Please copy the items below word for word, from the start of the items through the line that contains "text_box Thank You [425, 327, 1217, 579]", including that line.

═══ Materials provided

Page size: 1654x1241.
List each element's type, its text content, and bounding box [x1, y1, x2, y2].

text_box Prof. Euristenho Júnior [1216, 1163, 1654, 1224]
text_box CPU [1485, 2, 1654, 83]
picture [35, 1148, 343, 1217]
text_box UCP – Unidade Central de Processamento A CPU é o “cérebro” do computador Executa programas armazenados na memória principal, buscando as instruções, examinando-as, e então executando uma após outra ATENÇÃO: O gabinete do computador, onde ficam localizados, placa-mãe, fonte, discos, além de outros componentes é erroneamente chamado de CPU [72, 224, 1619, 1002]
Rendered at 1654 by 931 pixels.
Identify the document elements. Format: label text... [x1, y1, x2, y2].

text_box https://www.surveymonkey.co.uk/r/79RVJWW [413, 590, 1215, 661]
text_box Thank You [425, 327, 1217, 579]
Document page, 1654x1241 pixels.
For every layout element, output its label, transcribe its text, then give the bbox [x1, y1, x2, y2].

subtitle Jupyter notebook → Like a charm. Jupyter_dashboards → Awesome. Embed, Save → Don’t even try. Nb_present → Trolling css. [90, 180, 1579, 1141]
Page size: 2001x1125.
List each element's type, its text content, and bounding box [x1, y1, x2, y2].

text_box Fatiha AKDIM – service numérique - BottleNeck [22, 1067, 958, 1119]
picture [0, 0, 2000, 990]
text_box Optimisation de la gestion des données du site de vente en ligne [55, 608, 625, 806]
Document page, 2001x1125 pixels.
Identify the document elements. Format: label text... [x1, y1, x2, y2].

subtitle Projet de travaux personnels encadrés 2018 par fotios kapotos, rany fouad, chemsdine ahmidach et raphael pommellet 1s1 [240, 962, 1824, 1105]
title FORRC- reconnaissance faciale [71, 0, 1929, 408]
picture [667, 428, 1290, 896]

══════

▶ Complete answer:
Page size: 1654x1241.
List each element's type, its text content, and bounding box [x1, y1, x2, y2].

text_box Prof. Euristenho Júnior [1216, 1163, 1654, 1224]
text_box CPU [1485, 2, 1654, 83]
picture [35, 1148, 343, 1217]
text_box UCP – Unidade Central de Processamento A CPU é o “cérebro” do computador Executa programas armazenados na memória principal, buscando as instruções, examinando-as, e então executando uma após outra ATENÇÃO: O gabinete do computador, onde ficam localizados, placa-mãe, fonte, discos, além de outros componentes é erroneamente chamado de CPU [72, 224, 1619, 1002]
Rendered at 1654 by 931 pixels.
Identify the document elements. Format: label text... [x1, y1, x2, y2].

text_box https://www.surveymonkey.co.uk/r/79RVJWW [413, 590, 1215, 661]
text_box Thank You [425, 327, 1217, 579]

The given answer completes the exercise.